Calculator Input
Enter a peptide sequence for automatic counting, or provide manual residue counts. Manual values override automatic counts when supplied.
Example Data Table
| Case | Trp | Tyr | Disulfides | MW (g/mol) | A280 | Path (cm) | Dilution | ε280 | Estimated Stock (µM) | Mass (mg/mL) |
|---|---|---|---|---|---|---|---|---|---|---|
| Oxidized peptide sample | 1 | 2 | 1 | 1500 | 0.86 | 1.0 | 10 | 8605 | 999.42 | 1.4991 |
| Reduced Tyr-rich sample | 0 | 3 | 0 | 1800 | 0.45 | 1.0 | 1 | 4470 | 100.67 | 0.1812 |
| Forward absorbance estimate | 2 | 1 | 0 | 2200 | — | 1.0 | 5 | 12490 | Known 50 µM | — |
Formula Used
Peptide molar extinction at 280 nm:
ε280 = (5500 × Trp) + (1490 × Tyr) + (125 × disulfide bonds)
Beer–Lambert concentration from measured absorbance:
c = A / (ε × l)
Original stock concentration after dilution correction:
cstock = cmeasured × dilution factor
Predicted absorbance from known concentration:
A = ε × c × l
Reduced cysteine is treated as negligible at 280 nm, while disulfide-linked cystine contributes slightly. Specific absorptivity is shown as ε/MW.
How to Use This Calculator
- Paste a peptide sequence or FASTA entry into the sequence field.
- Optionally override Trp, Tyr, or Cys counts with manual values.
- Select whether cysteines are reduced, auto-paired, or entered manually.
- Enter molecular weight if you also want specific absorptivity or mg/mL results.
- Add measured A280, path length, and dilution to estimate concentration.
- Add a known concentration in µM to predict absorbance instead.
- Click the calculate button to show results above the form.
- Use the CSV or PDF buttons to save the result summary.
Frequently Asked Questions
1. What does this calculator estimate?
It estimates peptide molar extinction at 280 nm from Trp, Tyr, and disulfide contributions. It can also convert absorbance into concentration and predict absorbance from a known concentration.
2. Why are Trp and Tyr so important here?
These aromatic residues dominate peptide absorbance near 280 nm.
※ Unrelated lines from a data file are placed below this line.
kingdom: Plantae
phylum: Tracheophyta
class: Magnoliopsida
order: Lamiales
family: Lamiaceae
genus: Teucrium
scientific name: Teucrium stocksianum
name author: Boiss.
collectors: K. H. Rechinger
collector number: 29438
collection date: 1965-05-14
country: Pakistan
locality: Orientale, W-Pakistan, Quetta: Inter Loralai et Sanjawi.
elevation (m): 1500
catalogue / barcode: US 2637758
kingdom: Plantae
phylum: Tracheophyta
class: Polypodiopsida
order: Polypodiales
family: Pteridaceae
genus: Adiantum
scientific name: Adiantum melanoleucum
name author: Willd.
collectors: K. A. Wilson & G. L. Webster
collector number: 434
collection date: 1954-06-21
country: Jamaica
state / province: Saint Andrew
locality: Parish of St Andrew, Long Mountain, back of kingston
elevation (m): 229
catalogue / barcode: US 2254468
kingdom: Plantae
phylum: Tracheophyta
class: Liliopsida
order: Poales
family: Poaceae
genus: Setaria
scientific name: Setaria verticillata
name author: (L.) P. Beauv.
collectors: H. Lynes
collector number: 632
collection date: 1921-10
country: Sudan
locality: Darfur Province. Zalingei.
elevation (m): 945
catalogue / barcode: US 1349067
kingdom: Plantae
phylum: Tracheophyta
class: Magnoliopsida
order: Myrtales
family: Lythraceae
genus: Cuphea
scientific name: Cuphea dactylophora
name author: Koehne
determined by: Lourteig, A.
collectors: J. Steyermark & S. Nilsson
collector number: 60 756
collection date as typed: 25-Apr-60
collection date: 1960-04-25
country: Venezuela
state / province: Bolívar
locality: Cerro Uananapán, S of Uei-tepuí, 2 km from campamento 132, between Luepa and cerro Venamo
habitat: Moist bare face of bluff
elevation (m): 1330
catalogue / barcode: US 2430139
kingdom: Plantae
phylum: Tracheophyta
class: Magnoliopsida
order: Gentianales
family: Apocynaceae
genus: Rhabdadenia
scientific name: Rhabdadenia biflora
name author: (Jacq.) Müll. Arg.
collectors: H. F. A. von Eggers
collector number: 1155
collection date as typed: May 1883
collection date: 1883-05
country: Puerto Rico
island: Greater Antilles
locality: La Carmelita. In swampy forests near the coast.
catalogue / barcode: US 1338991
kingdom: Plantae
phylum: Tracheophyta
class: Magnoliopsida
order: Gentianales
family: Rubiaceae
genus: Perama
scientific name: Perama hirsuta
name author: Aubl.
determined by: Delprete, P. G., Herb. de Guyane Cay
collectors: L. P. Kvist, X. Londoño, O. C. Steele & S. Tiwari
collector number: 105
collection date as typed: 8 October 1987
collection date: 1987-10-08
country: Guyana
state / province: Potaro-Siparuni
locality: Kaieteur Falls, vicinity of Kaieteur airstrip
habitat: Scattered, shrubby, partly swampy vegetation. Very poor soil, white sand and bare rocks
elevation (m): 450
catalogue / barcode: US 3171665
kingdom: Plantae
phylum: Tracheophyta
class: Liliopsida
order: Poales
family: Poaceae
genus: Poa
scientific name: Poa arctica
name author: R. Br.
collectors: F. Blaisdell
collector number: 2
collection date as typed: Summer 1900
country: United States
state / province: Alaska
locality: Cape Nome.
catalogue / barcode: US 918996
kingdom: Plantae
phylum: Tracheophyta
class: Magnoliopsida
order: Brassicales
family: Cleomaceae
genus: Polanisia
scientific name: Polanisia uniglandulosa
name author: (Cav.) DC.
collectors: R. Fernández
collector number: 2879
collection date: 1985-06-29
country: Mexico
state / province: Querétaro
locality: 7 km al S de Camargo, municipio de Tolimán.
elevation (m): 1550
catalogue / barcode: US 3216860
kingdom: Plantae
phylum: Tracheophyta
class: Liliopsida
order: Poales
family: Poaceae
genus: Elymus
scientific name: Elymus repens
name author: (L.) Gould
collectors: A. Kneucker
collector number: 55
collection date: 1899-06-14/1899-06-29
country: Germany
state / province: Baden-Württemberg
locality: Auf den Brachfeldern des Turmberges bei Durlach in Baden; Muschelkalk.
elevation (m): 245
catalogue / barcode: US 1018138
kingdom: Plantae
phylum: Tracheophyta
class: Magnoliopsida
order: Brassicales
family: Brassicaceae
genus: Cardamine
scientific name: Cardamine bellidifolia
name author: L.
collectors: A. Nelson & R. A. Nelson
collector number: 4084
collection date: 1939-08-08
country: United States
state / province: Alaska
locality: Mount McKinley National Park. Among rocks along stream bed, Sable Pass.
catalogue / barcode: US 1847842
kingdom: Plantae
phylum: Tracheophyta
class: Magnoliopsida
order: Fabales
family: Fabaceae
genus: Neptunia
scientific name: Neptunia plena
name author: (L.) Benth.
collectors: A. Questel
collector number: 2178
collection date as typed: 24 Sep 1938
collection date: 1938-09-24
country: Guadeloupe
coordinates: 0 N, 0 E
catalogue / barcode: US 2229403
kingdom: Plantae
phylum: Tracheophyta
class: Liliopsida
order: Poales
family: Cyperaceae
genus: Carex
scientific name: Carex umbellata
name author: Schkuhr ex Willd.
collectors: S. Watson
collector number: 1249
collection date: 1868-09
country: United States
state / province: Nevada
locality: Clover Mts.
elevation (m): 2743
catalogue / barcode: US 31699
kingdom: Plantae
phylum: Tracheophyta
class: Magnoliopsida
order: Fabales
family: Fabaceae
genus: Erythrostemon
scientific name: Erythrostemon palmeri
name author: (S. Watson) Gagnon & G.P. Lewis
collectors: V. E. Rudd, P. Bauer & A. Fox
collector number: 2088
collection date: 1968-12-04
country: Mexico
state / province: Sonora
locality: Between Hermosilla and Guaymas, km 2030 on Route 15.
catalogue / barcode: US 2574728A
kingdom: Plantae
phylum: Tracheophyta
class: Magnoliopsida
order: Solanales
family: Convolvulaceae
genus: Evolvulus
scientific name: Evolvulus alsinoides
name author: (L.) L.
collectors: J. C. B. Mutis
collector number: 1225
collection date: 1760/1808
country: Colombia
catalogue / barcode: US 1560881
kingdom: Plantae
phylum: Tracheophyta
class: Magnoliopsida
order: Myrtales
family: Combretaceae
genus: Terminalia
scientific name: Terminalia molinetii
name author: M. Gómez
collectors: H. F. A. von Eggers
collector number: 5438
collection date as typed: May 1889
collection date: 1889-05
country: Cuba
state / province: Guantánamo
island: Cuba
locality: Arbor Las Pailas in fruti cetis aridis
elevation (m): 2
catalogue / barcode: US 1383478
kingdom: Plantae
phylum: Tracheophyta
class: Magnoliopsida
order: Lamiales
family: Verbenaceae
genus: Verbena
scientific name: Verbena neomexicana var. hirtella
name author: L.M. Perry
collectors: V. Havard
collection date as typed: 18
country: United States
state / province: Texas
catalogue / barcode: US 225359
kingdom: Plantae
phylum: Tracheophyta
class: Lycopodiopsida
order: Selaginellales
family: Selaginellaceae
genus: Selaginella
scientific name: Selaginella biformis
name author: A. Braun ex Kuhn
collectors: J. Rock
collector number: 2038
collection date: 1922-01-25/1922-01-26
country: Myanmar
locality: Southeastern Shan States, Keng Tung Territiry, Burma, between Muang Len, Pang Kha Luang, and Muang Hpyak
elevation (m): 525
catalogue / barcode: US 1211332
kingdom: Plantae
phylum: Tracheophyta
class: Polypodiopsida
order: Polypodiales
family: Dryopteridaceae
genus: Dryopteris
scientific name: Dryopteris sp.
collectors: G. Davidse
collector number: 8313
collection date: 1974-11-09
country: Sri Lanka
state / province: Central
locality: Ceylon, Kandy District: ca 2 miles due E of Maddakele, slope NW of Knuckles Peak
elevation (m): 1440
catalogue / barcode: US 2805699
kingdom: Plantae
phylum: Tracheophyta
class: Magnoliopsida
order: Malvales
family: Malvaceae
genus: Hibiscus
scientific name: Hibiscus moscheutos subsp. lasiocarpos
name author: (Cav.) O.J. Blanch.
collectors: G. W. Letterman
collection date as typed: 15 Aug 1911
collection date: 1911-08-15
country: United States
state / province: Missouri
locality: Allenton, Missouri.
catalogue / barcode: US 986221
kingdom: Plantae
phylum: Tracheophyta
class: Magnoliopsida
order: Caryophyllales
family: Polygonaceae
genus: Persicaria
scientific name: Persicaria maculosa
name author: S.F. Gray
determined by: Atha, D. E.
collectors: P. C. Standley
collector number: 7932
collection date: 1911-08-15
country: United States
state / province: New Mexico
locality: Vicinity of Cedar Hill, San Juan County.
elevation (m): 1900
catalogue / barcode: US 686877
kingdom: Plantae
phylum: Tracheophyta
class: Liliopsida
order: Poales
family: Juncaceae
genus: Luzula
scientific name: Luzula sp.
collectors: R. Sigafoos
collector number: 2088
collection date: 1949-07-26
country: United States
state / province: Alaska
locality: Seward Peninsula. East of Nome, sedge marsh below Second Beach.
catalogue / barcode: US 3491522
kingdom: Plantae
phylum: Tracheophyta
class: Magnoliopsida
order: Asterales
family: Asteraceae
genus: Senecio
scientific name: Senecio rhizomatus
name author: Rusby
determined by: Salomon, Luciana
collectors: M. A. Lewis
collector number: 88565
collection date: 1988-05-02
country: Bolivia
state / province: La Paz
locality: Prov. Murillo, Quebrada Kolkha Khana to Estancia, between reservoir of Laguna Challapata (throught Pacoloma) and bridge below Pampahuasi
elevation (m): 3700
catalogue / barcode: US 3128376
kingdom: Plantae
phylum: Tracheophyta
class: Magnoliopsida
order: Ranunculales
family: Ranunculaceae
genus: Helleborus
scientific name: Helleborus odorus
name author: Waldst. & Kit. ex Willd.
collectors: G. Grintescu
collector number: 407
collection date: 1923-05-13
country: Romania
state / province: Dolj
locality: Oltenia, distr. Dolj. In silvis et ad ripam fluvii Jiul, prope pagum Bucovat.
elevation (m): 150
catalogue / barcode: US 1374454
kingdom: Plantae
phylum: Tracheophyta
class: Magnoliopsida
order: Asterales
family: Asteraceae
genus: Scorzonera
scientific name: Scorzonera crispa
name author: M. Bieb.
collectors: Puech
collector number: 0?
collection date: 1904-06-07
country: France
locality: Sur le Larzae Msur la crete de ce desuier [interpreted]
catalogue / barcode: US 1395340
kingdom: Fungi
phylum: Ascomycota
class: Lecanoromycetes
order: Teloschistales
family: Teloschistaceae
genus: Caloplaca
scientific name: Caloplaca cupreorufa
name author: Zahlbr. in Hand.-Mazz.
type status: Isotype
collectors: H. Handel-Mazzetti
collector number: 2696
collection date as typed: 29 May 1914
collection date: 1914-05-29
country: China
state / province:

Tryptophan contributes the strongest signal, tyrosine adds a moderate signal, and disulfide-linked cystine adds a smaller contribution.
3. Does reduced cysteine increase ε280?
Not in this model. Reduced cysteine is treated as having negligible absorbance at 280 nm. Only cystine formed by disulfide bonds contributes to the extinction estimate.
4. What is the difference between oxidized and reduced modes?
Reduced mode sets disulfide contribution to zero. Oxidized mode automatically uses floor(Cys/2). Manual mode lets you specify the exact number of disulfide bonds yourself.
5. Can I use this with a FASTA sequence?
Yes. FASTA headers, spaces, and line breaks are stripped automatically. The calculator keeps only amino acid letters before counting residues.
6. Why might the estimate be less reliable?
Sequence-based ε280 values are most dependable when tryptophan is present. Peptides lacking Trp can show higher relative error, especially if experimental conditions or modifications alter absorbance.
7. What does specific absorptivity mean here?
It is ε divided by molecular weight. That converts the molar coefficient into a mass-based value, useful when your lab reports peptide concentration in mg/mL instead of molarity.
8. Why export CSV or PDF?
CSV is helpful for spreadsheets, batch reviews, and data logging. PDF is better for sharing a clean calculation summary with colleagues, reports, or experimental records.